I am an Associate Professor in the Department of Communications & Performing Arts at Kingsborough Community College (one of the many campuses of the City University of New York). I also hold an appointment as doctoral faculty in the Speech-Language-Hearing Sciences department at the CUNY Graduate Center. My research focuses on (1) phonetic and phonological learning in bilingual populations, and (2) the acoustic properties of fricative sounds. I received my PhD (2010) from the Department of Linguistics & Cognitive Science at the University of Delaware.
My teaching is mainly in our Speech Pathology major, with courses in Language Development and Voice & Articulation.
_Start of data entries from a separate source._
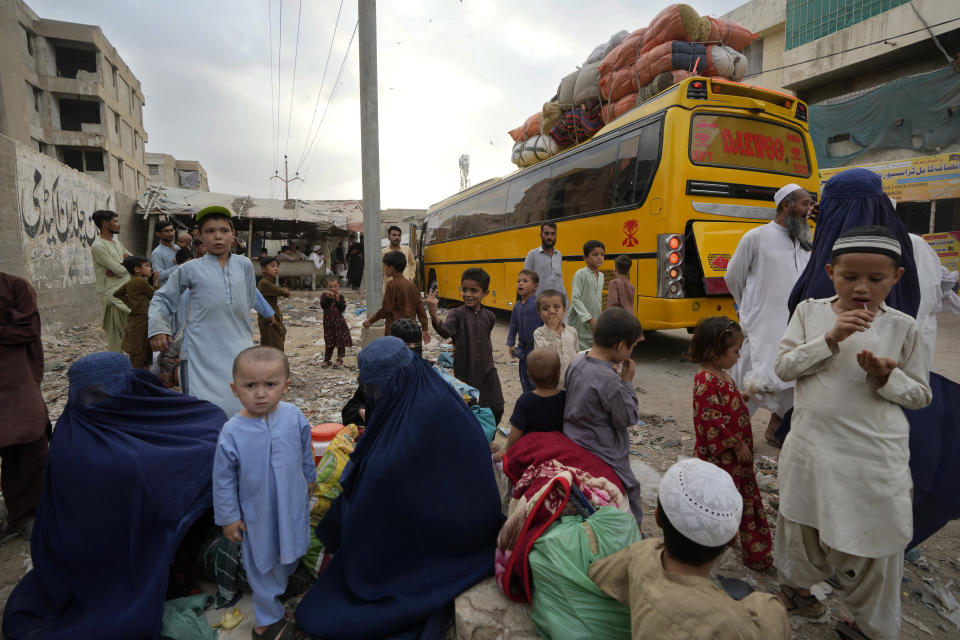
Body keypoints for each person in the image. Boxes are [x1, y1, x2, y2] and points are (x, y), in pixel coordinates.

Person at [773, 225, 931, 640]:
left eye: (876, 279)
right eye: (850, 277)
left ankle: (871, 629)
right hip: (811, 450)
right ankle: (798, 592)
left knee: (874, 546)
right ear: (830, 272)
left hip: (872, 460)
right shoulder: (810, 313)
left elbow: (921, 396)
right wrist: (829, 338)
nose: (862, 288)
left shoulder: (903, 328)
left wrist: (887, 378)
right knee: (801, 527)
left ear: (895, 278)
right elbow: (784, 368)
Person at [3, 352, 225, 640]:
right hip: (103, 558)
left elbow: (210, 423)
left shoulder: (150, 410)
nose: (100, 400)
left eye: (109, 389)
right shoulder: (76, 440)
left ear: (130, 383)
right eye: (90, 394)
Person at [295, 337, 503, 639]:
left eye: (374, 389)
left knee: (322, 612)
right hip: (473, 522)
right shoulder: (432, 391)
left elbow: (384, 484)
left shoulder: (418, 421)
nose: (372, 396)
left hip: (454, 538)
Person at [588, 458, 790, 640]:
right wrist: (765, 603)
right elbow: (774, 621)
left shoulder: (641, 553)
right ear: (731, 541)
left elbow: (600, 574)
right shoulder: (729, 622)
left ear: (658, 518)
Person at [213, 346, 314, 639]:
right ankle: (265, 622)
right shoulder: (232, 432)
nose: (260, 393)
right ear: (235, 389)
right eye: (250, 385)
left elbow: (305, 448)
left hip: (292, 504)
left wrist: (309, 477)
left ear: (286, 385)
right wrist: (229, 517)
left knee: (291, 550)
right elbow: (222, 479)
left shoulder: (294, 416)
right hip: (258, 514)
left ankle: (282, 586)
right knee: (263, 561)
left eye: (270, 384)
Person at [148, 205, 260, 416]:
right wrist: (157, 327)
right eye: (210, 231)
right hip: (202, 350)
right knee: (204, 409)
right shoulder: (190, 268)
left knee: (242, 404)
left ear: (233, 235)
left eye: (224, 231)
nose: (218, 236)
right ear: (199, 235)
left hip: (239, 346)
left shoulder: (244, 265)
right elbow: (162, 298)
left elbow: (249, 300)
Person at [724, 183, 812, 447]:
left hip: (793, 325)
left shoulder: (805, 241)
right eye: (805, 204)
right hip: (760, 324)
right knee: (751, 380)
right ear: (787, 205)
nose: (810, 210)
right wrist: (748, 307)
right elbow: (733, 276)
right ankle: (728, 434)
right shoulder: (757, 237)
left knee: (789, 380)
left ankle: (776, 430)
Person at [688, 316, 772, 571]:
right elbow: (710, 421)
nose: (738, 357)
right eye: (735, 351)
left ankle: (754, 553)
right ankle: (707, 552)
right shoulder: (705, 380)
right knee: (721, 505)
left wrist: (743, 394)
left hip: (735, 461)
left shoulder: (720, 374)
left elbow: (723, 408)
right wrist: (737, 444)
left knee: (741, 501)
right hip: (722, 462)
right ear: (715, 350)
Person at [563, 307, 644, 525]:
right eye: (633, 347)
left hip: (573, 437)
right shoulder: (609, 379)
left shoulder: (577, 361)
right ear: (620, 346)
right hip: (600, 448)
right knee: (632, 488)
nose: (632, 352)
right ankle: (634, 534)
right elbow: (627, 416)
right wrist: (627, 382)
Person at [0, 273, 49, 538]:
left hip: (16, 378)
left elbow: (29, 330)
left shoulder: (15, 287)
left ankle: (28, 512)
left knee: (30, 442)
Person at [426, 267, 505, 424]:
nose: (468, 294)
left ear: (485, 293)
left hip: (487, 370)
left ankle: (489, 436)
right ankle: (475, 438)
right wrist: (434, 315)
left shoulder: (490, 317)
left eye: (474, 290)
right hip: (465, 371)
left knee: (496, 405)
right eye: (465, 289)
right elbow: (446, 331)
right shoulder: (457, 314)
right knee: (469, 407)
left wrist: (457, 342)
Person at [341, 318, 423, 427]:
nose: (413, 352)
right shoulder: (379, 375)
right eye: (407, 347)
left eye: (417, 346)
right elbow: (348, 411)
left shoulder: (427, 377)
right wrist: (361, 412)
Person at [504, 348, 565, 451]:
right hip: (557, 448)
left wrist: (507, 449)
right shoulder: (565, 397)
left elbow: (516, 430)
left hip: (531, 450)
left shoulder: (525, 400)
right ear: (559, 375)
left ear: (529, 376)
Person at [362, 251, 429, 343]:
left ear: (391, 268)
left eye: (385, 266)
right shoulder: (412, 285)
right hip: (409, 330)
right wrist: (425, 328)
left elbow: (386, 310)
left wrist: (370, 321)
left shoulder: (391, 285)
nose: (384, 269)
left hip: (395, 331)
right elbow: (420, 308)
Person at [90, 209, 131, 352]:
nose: (118, 225)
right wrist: (121, 266)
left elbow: (133, 261)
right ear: (105, 224)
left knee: (133, 337)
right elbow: (121, 269)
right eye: (115, 221)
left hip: (126, 294)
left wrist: (120, 266)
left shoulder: (116, 243)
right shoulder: (98, 246)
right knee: (116, 342)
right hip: (112, 298)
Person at [113, 256, 157, 369]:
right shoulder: (140, 281)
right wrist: (155, 282)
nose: (150, 268)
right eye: (147, 266)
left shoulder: (131, 282)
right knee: (141, 349)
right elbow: (155, 296)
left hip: (136, 317)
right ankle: (138, 376)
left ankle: (142, 375)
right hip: (143, 318)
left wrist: (132, 305)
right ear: (137, 269)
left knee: (140, 348)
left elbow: (117, 294)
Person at [533, 289, 579, 390]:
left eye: (556, 307)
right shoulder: (539, 333)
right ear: (539, 314)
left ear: (564, 310)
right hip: (551, 387)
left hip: (572, 385)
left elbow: (577, 355)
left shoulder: (572, 331)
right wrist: (551, 331)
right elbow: (545, 356)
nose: (552, 312)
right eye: (546, 308)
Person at [506, 269, 542, 393]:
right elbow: (513, 325)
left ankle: (537, 400)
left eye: (525, 281)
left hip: (537, 348)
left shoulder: (538, 303)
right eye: (518, 281)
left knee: (535, 379)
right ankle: (528, 399)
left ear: (535, 286)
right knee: (524, 378)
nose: (520, 284)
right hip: (522, 348)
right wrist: (510, 344)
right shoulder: (517, 306)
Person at [569, 240, 605, 349]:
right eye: (595, 254)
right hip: (579, 322)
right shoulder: (580, 274)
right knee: (578, 351)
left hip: (594, 320)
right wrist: (589, 319)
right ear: (585, 258)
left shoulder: (602, 276)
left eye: (602, 255)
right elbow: (575, 299)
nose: (599, 257)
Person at [523, 222, 567, 304]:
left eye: (553, 234)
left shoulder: (559, 254)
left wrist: (566, 304)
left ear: (556, 236)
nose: (549, 237)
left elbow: (559, 281)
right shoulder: (532, 254)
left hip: (556, 305)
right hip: (538, 305)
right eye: (546, 233)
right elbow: (524, 280)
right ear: (541, 235)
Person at [257, 256, 289, 352]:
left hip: (271, 318)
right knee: (275, 349)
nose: (276, 269)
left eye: (277, 266)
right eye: (272, 266)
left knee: (269, 349)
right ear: (263, 269)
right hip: (270, 321)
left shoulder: (268, 282)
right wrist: (285, 290)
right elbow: (284, 293)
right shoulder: (265, 283)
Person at [320, 275, 352, 367]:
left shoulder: (340, 297)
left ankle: (339, 358)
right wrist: (329, 298)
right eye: (331, 287)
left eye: (335, 286)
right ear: (327, 287)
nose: (333, 289)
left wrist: (338, 301)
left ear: (338, 286)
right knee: (329, 341)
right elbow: (323, 306)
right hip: (328, 323)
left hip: (339, 323)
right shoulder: (324, 296)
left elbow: (342, 308)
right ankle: (327, 359)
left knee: (340, 340)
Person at [150, 219, 179, 286]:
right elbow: (159, 275)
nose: (170, 234)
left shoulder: (178, 248)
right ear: (158, 234)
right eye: (166, 231)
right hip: (169, 290)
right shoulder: (157, 253)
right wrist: (179, 266)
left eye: (171, 230)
Before starting my tenure-track position at CUNY, I held limited-term appointments at the University of Delaware, Concordia University, and the University of Toronto (among others).
My service is multifaceted and includes being an advisor to Xi Kappa (a local chapter of the Phi Theta Kappa Honor Society), a mentor in the CUNY Research Scholars Program, and the founder of K-CORE (Kingsborough Collaborative Research & Conference Bootcamp), a program initiated in late 2019. To date, K-CORE brought together 22 students from 6 different CUNY campuses, who prepared collaborative research programs and were accepted to give a total of 28 conference presentations at the 2022 Bilingualism Matters Research Symposium, the 178th, 179th and 183rd Meeting of the Acoustical Society of America, the Northwest Linguistics Conference, the Annual Meeting of the Canadian Linguistic Association, the Web Summer School in Logic, Language & Information (WESSLI), and the 12th International Seminar on Speech Production.